The Clark Boat Company backstory that still shapes the boat
Clark Boat Company did not arrive at the San Juan 24 by accident. Robert Clark’s company started in Seattle, Washington, and first built smaller dinghies before moving up to the San Juan 21, which became the first “San Juan” and a major success. By 1972, Clark had opened an East Coast plant at New Bern, North Carolina, which set the stage for broader production and helped the line spread beyond the Pacific Northwest.
The San Juan 24 came into the market as the grown-up version of that formula, a more serious quarter-ton boat with enough speed to matter and enough volume to keep it livable.
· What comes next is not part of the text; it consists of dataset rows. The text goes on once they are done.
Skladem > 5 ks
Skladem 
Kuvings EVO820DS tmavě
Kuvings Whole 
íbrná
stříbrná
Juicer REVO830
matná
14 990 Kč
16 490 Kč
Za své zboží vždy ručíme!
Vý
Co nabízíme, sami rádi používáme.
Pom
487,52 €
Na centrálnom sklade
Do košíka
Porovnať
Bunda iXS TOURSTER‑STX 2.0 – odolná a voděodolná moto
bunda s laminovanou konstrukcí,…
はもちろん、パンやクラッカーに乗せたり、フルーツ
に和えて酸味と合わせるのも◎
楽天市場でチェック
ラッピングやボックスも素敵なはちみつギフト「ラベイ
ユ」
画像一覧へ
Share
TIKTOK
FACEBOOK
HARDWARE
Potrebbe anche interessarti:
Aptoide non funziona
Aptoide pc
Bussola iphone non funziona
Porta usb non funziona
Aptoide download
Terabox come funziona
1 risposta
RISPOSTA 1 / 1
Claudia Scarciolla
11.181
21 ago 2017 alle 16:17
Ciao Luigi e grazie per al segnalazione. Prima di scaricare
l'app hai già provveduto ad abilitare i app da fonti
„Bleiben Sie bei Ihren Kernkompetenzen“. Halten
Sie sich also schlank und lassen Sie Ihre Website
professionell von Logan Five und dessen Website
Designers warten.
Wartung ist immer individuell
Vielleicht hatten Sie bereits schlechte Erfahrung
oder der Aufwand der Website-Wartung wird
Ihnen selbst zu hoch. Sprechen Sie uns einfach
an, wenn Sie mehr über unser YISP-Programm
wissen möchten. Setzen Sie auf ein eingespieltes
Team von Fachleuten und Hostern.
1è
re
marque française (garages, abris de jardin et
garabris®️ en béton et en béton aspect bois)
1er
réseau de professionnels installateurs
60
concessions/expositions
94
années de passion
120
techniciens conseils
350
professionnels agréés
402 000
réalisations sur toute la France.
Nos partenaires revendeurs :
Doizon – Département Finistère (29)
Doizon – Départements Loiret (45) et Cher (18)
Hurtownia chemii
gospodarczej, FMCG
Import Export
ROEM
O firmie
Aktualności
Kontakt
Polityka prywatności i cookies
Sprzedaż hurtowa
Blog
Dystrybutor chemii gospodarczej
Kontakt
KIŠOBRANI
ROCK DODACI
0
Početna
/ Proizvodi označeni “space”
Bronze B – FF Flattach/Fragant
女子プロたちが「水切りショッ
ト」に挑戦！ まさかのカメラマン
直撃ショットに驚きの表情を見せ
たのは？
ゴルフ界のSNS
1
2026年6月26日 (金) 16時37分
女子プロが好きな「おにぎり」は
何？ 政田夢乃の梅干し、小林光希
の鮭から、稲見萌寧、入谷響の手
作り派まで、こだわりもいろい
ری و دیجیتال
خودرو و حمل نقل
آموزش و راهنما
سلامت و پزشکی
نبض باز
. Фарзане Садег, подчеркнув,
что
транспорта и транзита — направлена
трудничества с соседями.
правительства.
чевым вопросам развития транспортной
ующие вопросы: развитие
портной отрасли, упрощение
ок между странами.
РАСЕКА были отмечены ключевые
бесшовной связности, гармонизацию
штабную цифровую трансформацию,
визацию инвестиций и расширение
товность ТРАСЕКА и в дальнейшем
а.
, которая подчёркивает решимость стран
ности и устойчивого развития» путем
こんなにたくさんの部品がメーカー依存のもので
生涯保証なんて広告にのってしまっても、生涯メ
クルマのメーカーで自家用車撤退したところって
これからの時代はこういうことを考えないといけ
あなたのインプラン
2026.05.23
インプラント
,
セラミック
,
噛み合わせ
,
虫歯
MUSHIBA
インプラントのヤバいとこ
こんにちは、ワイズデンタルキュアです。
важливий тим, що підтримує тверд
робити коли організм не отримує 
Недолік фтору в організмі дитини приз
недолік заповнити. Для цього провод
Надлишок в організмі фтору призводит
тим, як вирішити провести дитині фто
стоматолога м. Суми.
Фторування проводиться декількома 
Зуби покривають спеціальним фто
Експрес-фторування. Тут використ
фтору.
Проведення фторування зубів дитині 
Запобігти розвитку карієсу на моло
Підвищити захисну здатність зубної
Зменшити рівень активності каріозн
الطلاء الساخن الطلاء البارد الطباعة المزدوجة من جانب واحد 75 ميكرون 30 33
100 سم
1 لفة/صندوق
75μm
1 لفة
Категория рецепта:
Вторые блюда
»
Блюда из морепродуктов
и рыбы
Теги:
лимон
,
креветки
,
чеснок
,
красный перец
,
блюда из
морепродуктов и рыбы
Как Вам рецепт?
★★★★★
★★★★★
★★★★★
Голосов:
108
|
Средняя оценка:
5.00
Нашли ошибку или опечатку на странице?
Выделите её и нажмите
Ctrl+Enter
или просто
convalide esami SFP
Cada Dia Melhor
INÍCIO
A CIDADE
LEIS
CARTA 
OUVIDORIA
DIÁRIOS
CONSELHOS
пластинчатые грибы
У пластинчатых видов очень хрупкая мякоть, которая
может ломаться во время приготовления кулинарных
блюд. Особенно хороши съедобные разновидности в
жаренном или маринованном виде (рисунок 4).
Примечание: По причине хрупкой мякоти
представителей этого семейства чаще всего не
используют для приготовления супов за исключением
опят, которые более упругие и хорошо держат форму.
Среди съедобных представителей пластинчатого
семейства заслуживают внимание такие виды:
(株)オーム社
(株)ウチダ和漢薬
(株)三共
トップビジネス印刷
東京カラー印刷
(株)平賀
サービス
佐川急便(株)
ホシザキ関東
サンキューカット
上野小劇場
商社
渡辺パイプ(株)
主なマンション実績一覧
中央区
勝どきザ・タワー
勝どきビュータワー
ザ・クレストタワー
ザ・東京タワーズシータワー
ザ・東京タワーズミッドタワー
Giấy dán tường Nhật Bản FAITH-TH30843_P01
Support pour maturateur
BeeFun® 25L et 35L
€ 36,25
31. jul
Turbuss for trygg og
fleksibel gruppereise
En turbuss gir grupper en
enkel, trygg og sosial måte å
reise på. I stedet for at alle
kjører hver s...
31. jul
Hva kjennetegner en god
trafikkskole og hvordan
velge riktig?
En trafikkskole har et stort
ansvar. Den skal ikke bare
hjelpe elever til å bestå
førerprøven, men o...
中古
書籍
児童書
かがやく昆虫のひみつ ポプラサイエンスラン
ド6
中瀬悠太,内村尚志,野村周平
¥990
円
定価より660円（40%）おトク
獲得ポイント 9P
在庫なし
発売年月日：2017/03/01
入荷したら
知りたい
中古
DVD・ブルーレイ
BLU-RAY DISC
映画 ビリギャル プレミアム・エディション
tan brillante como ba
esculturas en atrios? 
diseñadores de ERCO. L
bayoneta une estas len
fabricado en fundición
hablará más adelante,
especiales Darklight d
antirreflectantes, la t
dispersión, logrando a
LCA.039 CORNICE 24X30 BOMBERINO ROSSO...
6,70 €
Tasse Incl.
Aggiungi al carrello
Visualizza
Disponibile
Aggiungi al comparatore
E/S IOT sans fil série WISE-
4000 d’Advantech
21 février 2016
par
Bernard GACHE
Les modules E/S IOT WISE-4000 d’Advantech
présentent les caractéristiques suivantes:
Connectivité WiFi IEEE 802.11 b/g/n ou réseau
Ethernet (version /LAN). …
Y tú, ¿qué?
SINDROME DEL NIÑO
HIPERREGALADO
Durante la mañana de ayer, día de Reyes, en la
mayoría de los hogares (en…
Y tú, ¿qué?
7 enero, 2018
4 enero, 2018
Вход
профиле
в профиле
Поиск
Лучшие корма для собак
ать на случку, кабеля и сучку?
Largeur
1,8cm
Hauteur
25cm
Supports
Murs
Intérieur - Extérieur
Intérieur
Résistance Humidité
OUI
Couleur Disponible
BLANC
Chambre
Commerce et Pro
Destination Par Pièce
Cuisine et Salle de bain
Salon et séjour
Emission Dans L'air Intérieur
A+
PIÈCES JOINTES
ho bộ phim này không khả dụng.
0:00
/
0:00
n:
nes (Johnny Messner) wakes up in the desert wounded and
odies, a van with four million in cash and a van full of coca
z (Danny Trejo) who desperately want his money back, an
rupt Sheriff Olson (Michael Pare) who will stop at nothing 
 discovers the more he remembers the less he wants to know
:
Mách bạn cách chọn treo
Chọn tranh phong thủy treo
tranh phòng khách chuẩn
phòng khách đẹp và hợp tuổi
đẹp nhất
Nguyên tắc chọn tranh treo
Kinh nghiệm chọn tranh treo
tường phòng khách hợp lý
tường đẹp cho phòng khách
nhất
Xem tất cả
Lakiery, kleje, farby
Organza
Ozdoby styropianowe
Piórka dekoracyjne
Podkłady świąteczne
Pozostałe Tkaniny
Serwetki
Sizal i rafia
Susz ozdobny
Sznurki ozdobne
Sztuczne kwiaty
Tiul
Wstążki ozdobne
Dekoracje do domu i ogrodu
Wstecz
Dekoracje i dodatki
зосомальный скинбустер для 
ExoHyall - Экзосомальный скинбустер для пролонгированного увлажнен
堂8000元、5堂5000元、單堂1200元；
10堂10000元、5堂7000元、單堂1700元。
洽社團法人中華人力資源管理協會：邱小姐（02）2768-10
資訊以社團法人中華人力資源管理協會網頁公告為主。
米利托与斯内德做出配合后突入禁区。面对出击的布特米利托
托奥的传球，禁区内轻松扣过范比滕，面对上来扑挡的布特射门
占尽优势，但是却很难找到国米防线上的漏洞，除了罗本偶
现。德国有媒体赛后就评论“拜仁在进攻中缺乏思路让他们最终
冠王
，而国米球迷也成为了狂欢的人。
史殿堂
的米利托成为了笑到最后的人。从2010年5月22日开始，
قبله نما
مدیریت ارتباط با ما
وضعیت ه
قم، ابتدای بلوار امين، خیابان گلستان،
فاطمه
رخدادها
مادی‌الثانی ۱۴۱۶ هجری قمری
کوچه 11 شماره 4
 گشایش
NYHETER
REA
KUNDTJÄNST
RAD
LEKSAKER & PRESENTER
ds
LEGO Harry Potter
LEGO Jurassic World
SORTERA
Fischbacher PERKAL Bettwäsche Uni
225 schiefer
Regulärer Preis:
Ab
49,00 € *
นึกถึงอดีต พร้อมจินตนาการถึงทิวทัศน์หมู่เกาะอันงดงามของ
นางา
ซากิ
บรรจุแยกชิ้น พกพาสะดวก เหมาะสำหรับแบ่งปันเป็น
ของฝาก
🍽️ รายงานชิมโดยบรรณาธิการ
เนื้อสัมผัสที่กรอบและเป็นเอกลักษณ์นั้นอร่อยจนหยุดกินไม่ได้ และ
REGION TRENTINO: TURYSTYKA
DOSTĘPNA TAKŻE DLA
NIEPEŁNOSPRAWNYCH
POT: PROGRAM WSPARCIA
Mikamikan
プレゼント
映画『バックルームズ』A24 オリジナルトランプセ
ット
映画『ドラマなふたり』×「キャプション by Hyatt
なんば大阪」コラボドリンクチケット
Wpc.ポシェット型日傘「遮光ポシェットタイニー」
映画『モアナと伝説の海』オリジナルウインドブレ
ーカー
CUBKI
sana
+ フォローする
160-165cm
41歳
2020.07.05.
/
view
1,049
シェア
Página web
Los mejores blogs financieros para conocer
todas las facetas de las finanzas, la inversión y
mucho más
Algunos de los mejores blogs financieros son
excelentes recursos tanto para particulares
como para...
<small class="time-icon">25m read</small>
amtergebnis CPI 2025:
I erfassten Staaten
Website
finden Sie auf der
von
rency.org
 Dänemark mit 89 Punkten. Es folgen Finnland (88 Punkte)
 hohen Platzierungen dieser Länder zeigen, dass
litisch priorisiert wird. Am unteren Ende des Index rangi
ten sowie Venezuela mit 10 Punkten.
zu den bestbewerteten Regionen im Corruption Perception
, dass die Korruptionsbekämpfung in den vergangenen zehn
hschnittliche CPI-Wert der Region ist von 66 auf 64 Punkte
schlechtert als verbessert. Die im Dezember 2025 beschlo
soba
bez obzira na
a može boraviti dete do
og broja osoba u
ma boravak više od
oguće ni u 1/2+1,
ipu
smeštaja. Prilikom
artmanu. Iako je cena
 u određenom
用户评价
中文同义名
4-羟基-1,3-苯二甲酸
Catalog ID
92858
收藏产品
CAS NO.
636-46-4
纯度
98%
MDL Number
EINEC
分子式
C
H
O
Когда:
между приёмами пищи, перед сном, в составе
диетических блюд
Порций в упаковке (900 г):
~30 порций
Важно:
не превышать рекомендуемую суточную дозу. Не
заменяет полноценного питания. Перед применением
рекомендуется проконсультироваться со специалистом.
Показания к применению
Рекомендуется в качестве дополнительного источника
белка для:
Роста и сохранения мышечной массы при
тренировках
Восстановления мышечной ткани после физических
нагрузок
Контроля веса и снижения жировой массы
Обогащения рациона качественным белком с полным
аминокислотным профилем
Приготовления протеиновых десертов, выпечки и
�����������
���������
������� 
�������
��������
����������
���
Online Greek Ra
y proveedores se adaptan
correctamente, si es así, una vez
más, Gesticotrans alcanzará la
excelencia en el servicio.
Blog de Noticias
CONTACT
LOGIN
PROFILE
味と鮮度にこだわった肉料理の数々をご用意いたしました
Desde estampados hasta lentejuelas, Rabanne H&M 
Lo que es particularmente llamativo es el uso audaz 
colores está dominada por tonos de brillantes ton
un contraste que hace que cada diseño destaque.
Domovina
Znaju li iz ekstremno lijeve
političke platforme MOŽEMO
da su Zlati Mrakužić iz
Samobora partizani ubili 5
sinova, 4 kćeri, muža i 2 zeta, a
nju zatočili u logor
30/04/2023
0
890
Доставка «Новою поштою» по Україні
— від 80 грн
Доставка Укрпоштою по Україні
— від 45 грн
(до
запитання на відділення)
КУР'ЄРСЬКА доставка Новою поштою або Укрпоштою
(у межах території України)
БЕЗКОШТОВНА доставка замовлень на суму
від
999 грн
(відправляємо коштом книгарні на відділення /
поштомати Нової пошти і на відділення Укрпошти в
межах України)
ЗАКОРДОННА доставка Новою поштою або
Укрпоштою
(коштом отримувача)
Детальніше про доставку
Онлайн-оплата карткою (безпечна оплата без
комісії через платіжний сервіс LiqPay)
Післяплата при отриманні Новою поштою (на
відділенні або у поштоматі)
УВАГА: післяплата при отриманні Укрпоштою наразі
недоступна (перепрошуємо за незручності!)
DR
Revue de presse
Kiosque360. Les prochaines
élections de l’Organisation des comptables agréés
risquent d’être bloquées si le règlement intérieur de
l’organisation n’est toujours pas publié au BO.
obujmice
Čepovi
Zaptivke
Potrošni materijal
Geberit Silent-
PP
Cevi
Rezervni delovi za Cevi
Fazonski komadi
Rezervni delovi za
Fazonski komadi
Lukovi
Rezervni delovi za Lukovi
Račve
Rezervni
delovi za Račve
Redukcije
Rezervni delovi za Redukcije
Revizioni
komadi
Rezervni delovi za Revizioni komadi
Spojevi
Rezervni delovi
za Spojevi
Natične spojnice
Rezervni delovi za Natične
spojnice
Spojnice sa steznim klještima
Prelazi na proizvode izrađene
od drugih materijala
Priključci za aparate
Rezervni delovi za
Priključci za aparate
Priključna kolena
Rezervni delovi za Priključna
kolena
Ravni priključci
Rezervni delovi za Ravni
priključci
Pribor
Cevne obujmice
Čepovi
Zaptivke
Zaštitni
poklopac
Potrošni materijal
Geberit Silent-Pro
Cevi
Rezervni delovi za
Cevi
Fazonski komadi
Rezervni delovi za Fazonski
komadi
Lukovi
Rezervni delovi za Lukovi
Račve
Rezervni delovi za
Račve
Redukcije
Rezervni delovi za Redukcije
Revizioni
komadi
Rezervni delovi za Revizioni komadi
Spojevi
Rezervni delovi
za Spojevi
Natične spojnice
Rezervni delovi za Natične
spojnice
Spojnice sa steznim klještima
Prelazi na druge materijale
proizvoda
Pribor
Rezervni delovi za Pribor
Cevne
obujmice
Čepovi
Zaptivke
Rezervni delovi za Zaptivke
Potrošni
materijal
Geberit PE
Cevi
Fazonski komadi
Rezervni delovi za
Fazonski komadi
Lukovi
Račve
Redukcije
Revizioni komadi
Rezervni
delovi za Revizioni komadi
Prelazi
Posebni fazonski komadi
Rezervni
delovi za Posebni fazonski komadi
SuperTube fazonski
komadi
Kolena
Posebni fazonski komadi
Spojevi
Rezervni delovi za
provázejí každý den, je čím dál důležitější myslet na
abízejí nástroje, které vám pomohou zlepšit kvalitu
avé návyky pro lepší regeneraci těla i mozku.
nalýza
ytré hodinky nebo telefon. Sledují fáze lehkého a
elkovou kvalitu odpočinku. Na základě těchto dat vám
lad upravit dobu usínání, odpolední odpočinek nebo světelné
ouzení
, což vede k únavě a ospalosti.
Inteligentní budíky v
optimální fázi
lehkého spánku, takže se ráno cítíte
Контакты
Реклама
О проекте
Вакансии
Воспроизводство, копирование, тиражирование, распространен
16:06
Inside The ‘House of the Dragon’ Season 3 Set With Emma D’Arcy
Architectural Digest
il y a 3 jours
After Clark Boat Company later went bankrupt, the molds and rights were split between West Coast and East Coast groups, with eastern production moving to the Tanzer factory in Edenton, North Carolina. Both successor production groups ceased operations in 1988.
What Crew’s Control gets right
On Crew’s Control, Brad Hite has added shorepower and LED lighting, installed Garhauer blocks and a custom vang, replaced the fixed portlight lenses, buffed the aluminum frames, added weep holes, installed roller furling and lazy-jacks, and refinished all the interior wood and exterior brightwork.

That list tells you where the money goes on a practical San Juan 24. Electrical upgrades make overnighting and dockside charging easier. Better blocks and a custom vang help the boat sail the way the hull was meant to sail. Roller furling and lazy-jacks reduce the friction that keeps older boats from getting used. The portlight work, frame buffing, and added weep holes matter too, because water intrusion and cloudy acrylic are the sort of small failures that make a tidy boat feel tired fast.
The hidden refit costs worth inspecting
A cheap San Juan 24 can turn into an expensive one if the buyer only looks at cosmetics. The Hite boat shows the areas that deserve a hard look before money changes hands: the electrical system, the deck hardware, the sail-handling gear, the portlights, and the finish work. If a boat still has old wiring, no shorepower, brittle lenses, worn blocks, or a sloppy vang setup, the refit bill starts climbing immediately.
The same goes for the parts most people call “detail work.” Aluminum portlight frames need attention if they are oxidized or corroded, and the drains need to work if you want to keep water from pooling where it does not belong. Interior wood and exterior brightwork are not just vanity jobs on a boat like this, because neglected finish often hints at a bigger maintenance backlog.
Who gets the most out of one
The best San Juan 24 owner is the person who likes incremental improvement. This is not a boat for someone who wants to launch it, ignore it, and expect it to feel new. It rewards an owner who can handle electrical upgrades, swap hardware, service furling gear, and keep wood and trim in shape.
It also helps if you enjoy a boat with a clear purpose. The San Juan 24 is a well-built, IOR-inspired racer-cruiser with a good pedigree and enough performance to stay interesting.